Data for review>
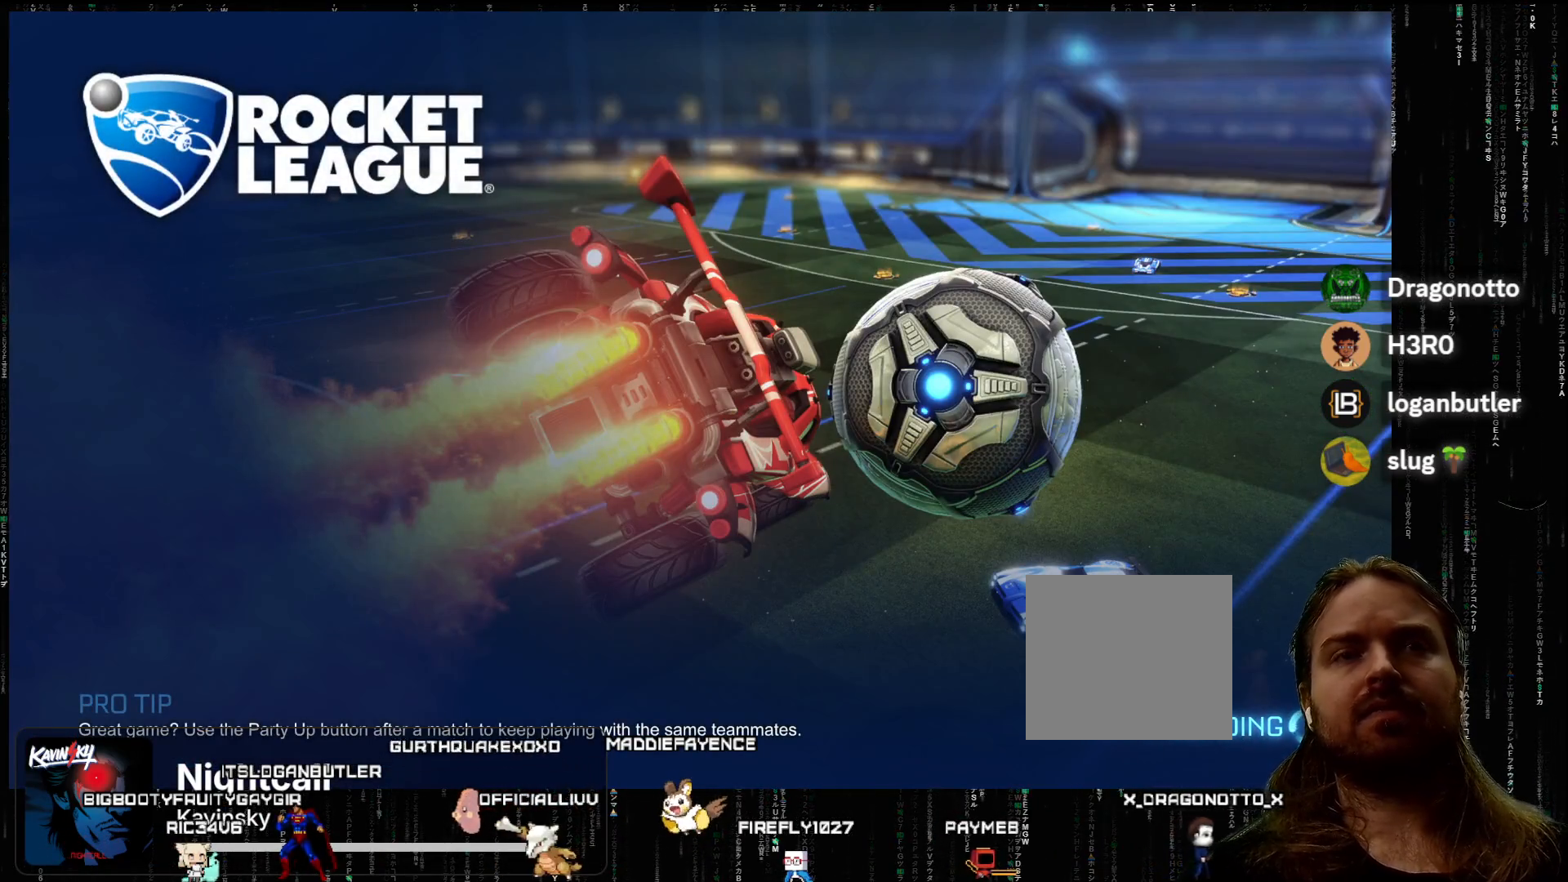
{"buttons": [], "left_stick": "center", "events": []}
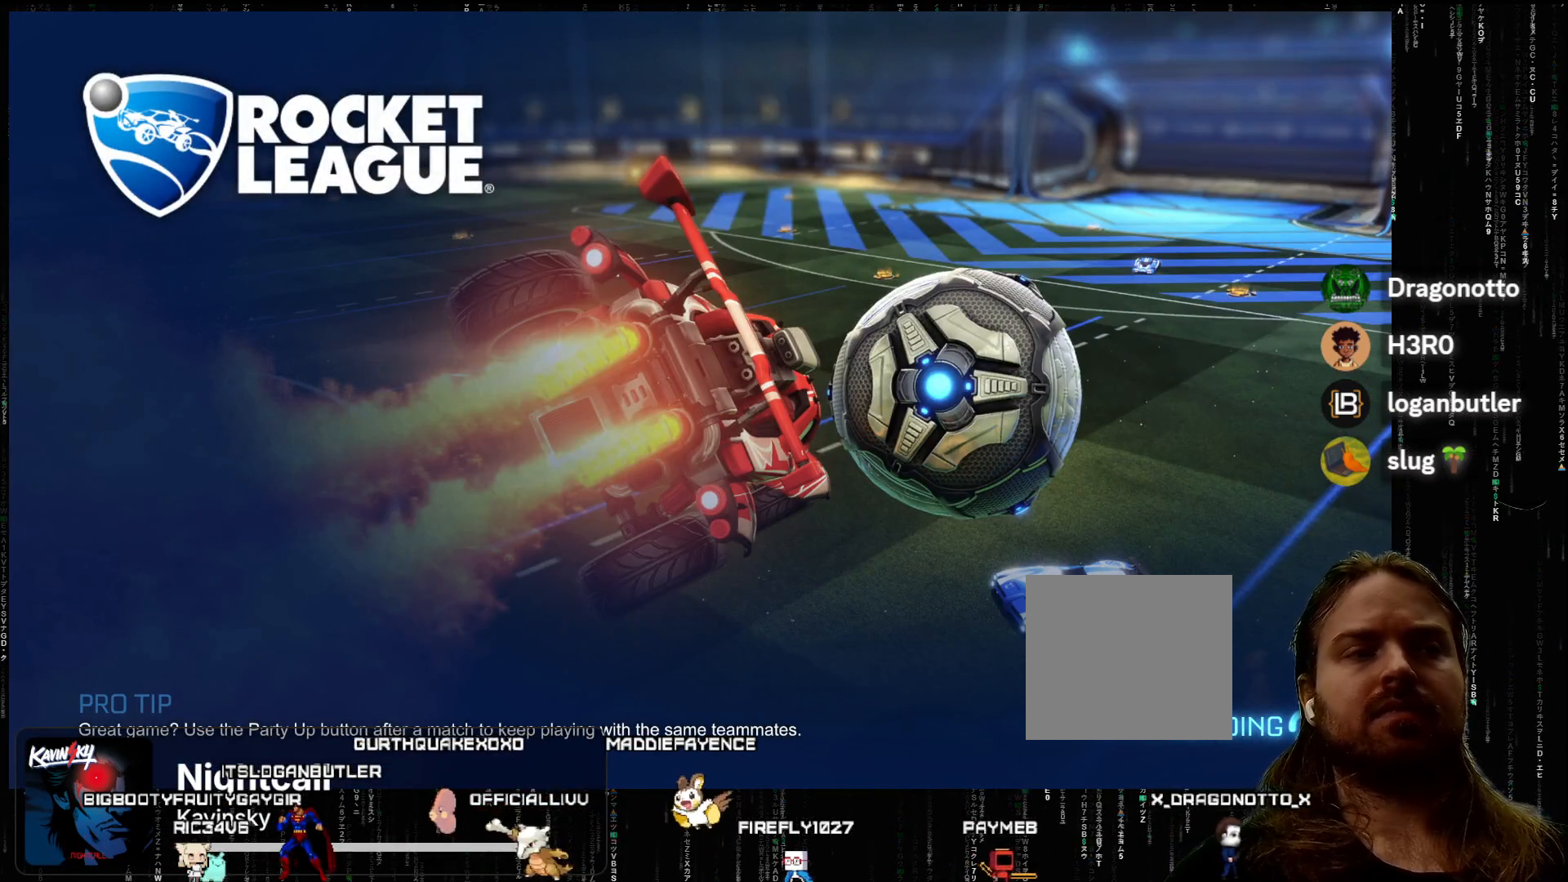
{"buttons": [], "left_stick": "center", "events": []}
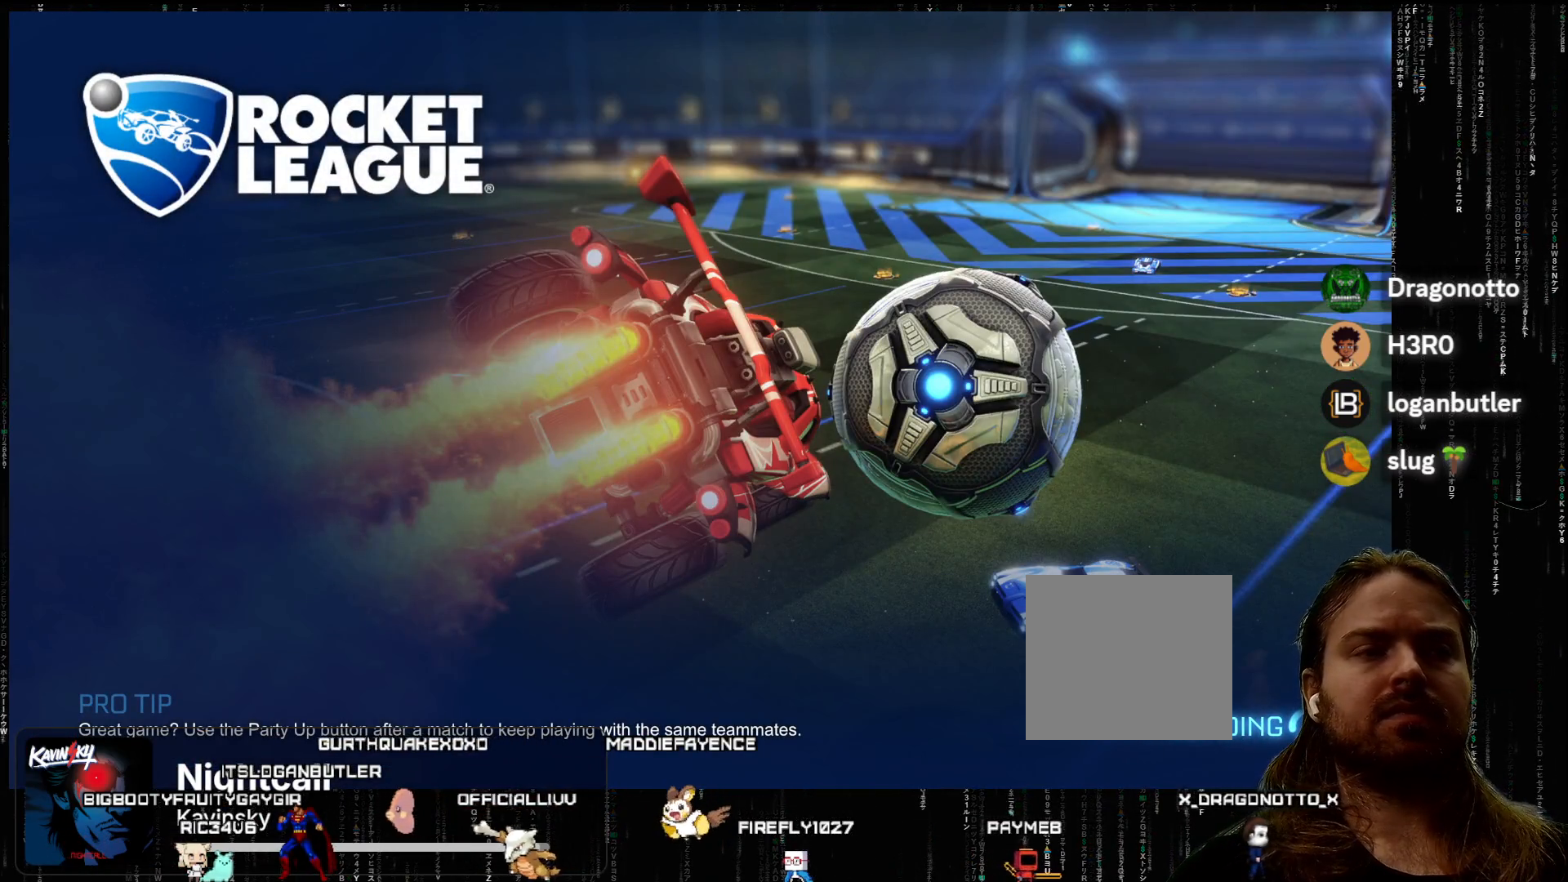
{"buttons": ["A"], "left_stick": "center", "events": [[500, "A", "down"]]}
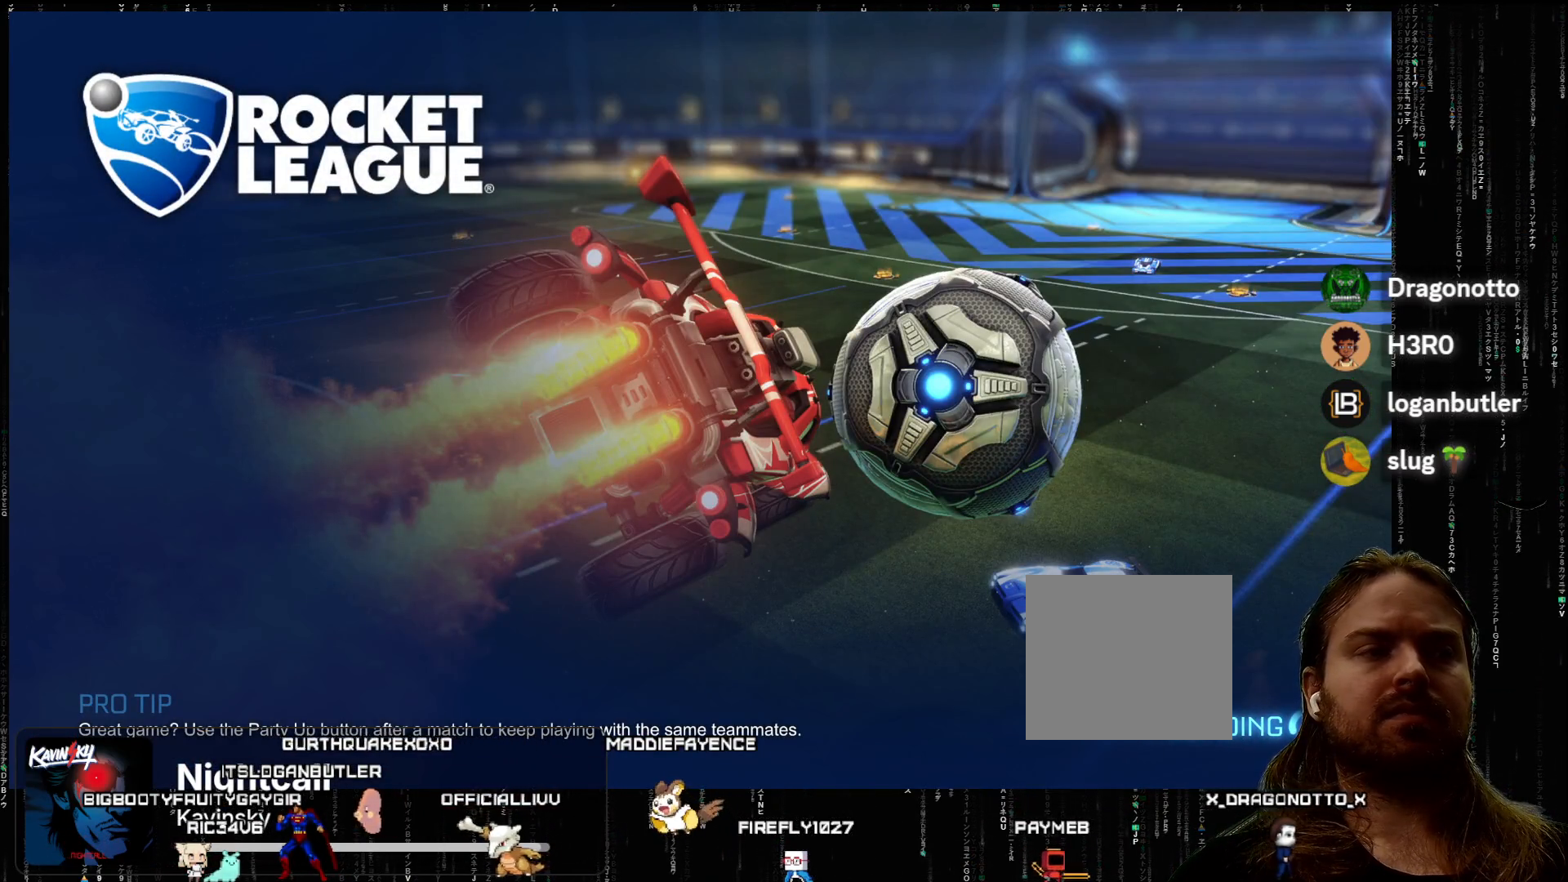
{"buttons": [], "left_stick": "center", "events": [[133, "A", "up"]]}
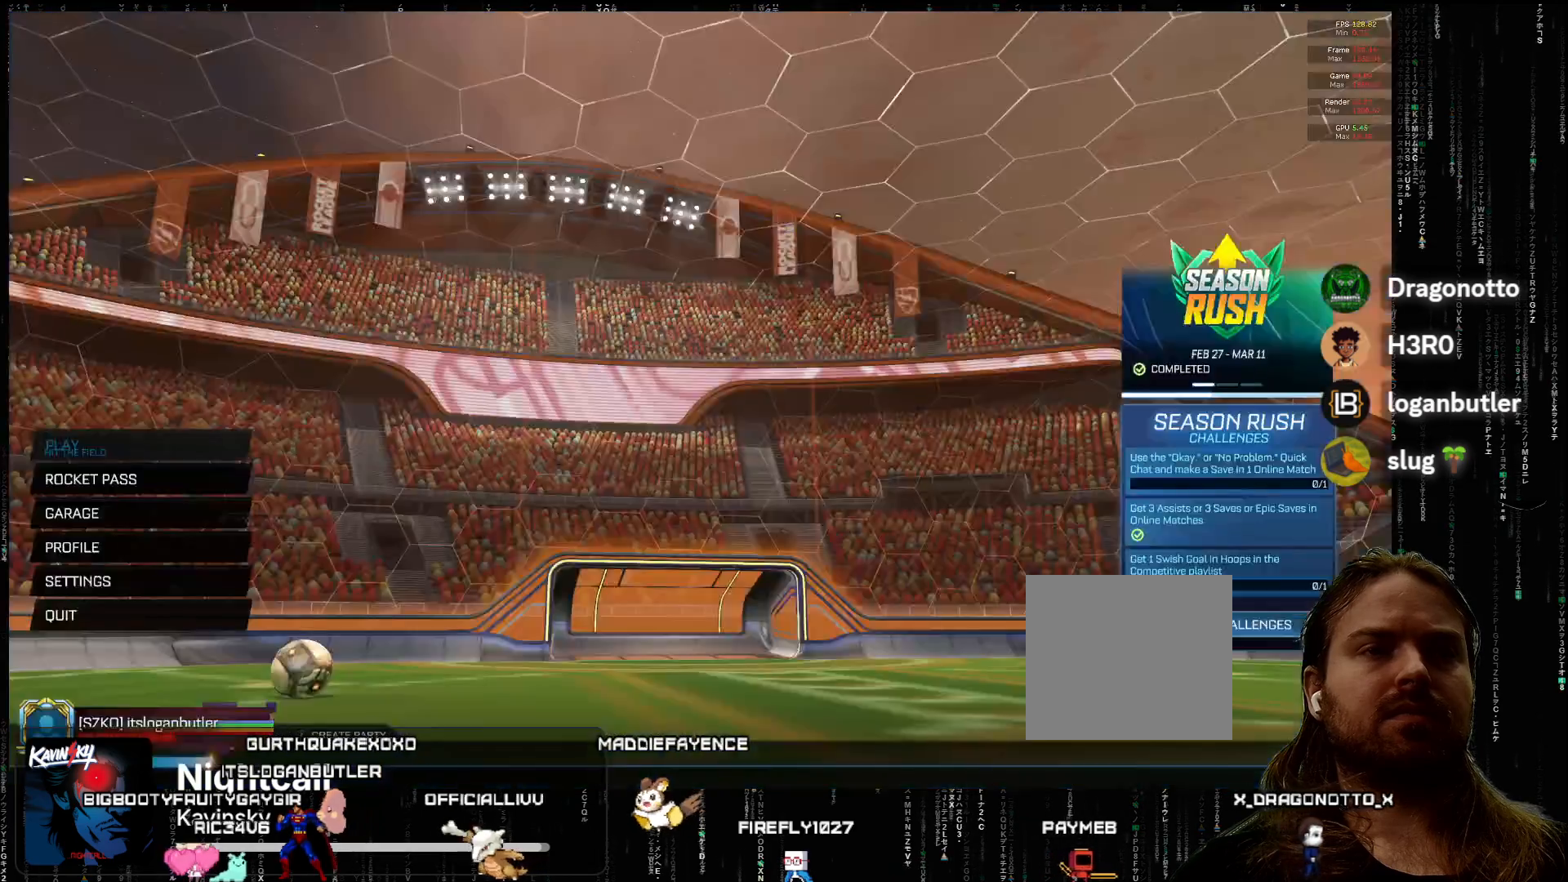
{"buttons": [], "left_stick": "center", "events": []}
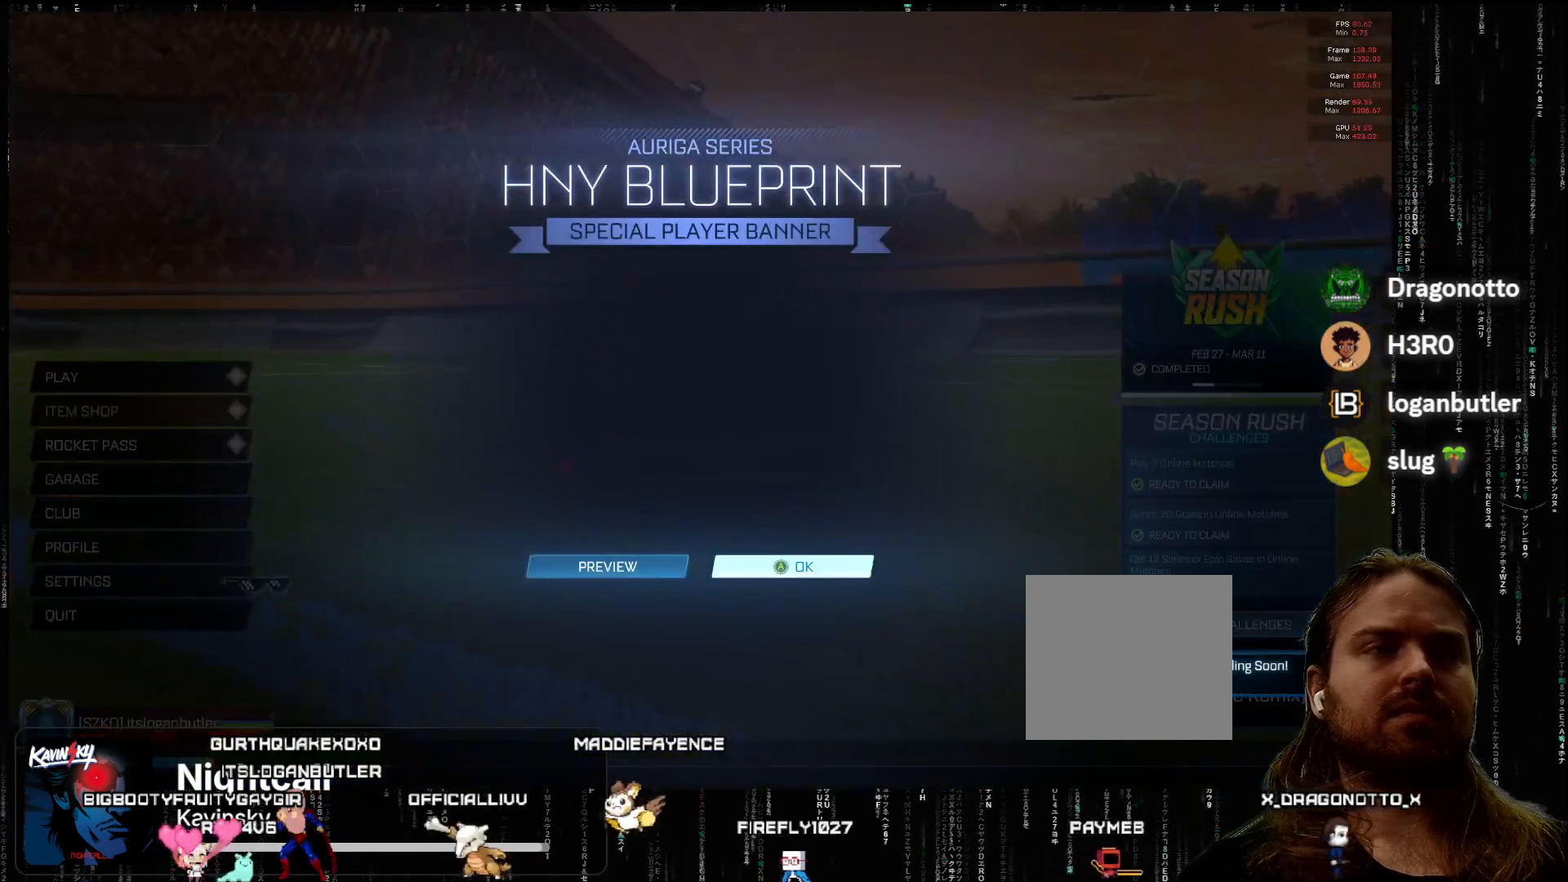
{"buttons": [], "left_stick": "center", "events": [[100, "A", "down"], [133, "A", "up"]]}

What you are asked to do> Where the data includes pictures, leave them out and write out everything else exactly.

Exercise response>
{"buttons": [], "left_stick": "center", "events": []}
{"buttons": [], "left_stick": "center", "events": []}
{"buttons": ["A"], "left_stick": "center", "events": [[500, "A", "down"]]}
{"buttons": [], "left_stick": "center", "events": [[133, "A", "up"]]}
{"buttons": [], "left_stick": "center", "events": []}
{"buttons": [], "left_stick": "center", "events": [[100, "A", "down"], [133, "A", "up"]]}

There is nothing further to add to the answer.